A pint-sized astronaut conducts important space research.
(Credit: Canada Aviation and Space Museum)
Curiosity is the cornerstone of a successful museum experience. Each visitor has a unique perspective—a set of interests, preferences, experiences, and pre-conceptions—that shapes their choices within an exhibition. If the opportunities for exploration mesh well with their personal motivations, a visitor will likely have an engaging, memorable, or maybe even a transformative experience.
One means of assessing this visitor-content relationship is to group potential content into three categories: what the target audience knows, what they acknowledge not knowing, and what they have not yet been exposed to. Testing is of course a valuable tool in assessing visitors’ knowledge and interest in a given topic. Consider exploring not only their existing knowledge levels, but also their self-awareness of lacking knowledge, as this can provide an added layer of insight.
In the case of “known unknowns,” to repurpose a political idiom, the audience often knows “what” but not “why” or “how.” This can include topics such as how the human body’s systems work, or why astronauts seem to float in space. In these instances, we can meet visitors where they are. By building on the visitor’s base knowledge, confirming what they know and correcting any misconceptions, we can make it easier for them to process new information. In these instances, quick understanding or mastery are possible, so we can harness that hook to encourage deeper learning. Similarly, a visitor’s general awareness of the topic may help them to acknowledge its importance and in turn augment their interest—a cognitive bias that we can work with.

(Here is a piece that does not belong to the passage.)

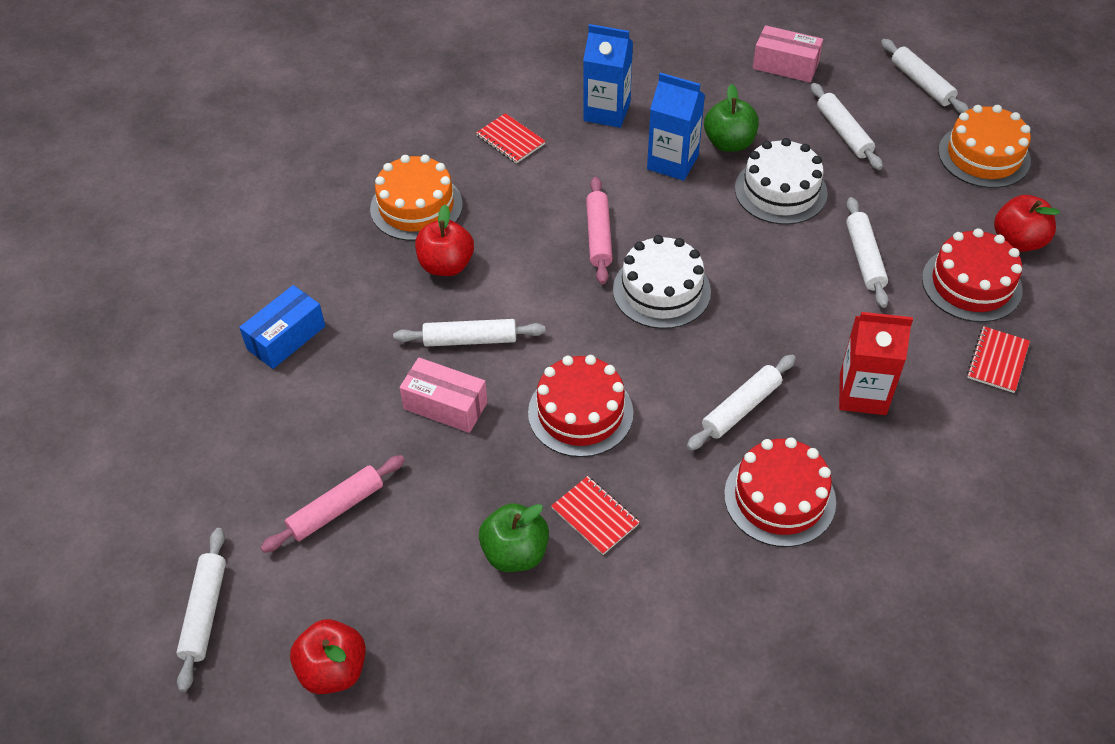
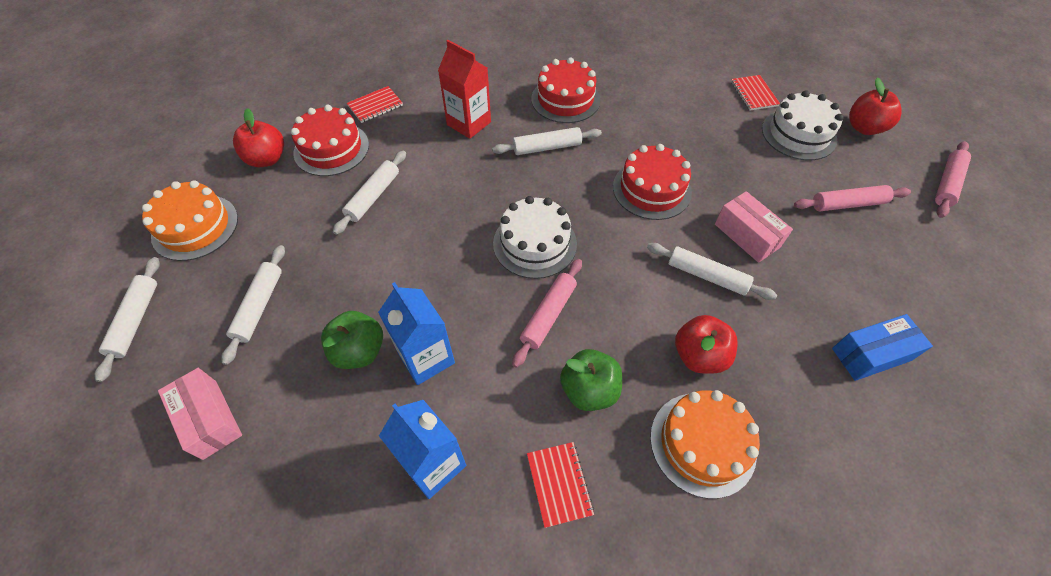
camera: 150 degrees left, 5 degrees up
(205, 612) = (947, 184): white rolling pin -> pink rolling pin
(515, 553) = (735, 136): green apple -> green apple (589, 390)
(595, 516) = (677, 133): red notebook -> red notebook (754, 94)
(780, 191) = (369, 278): white cake -> white cake (798, 134)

In contrast, there are “unknown unknowns.” If a young child does not know what an atom is, then for them it’s a complete unknown unknown. Contrast them with their older sibling—they know that atoms exist, and while they can’t say why or how, they recognize that atoms make up all matter. Each child is starting their discovery from a different place, and requires different supporting context. This scenario presents interesting opportunities to scaffold learning through collaboration. Note that it won’t always be the youngest visitors with the least existing knowledge—children can often help their parents or caregivers to grasp new concepts! When a concept is completely new to a visitor, there are some inherent positives. We may have fewer misconceptions to unpack in presenting our material. We can also leverage the element of surprise—we have the ability to amaze!
As we have been realizing with greater clarity, a more challenging “unknown unknown” can be the ingrained biases that impact visitors’ perceptions within an exhibition. A visitor may believe in gender equality, yet still initially envision scientists or technical experts as male. Similarly, visitors may unknowingly favour more familiar historical narratives (such as Eurocentric tellings of Canadian histories). Not all visitors may have been presented with alternatives, so when unknown base concepts form the underpinning of an exhibition’s premise this can pose obstacles. Certainly, this presents rich opportunities for dialogue and learning, but once again we need to meet people where they are. We need to lay out new structures and share missing definitions in ways that respect our audiences’ needs and encourage their curiosity.
It can’t be overstressed—testing is imperative. As interpreters, we have keen perceptions about our core audiences’ needs and levels of understanding. We never really know if we are correct, though, until we test our theories. What we learn has the power to help us better tailor experiences to our audiences needs, supporting exploration and engagement.
Erin Poulton is the Exhibition Interpretation Officer at the Canada Aviation and Space Museum. She has been working in museums for over twenty years, with experience developing and coordinating a wide range of exhibitions, programs, educational resources, and events. A skilled communicator, Erin approaches her work with a balance of critical thinking and creativity.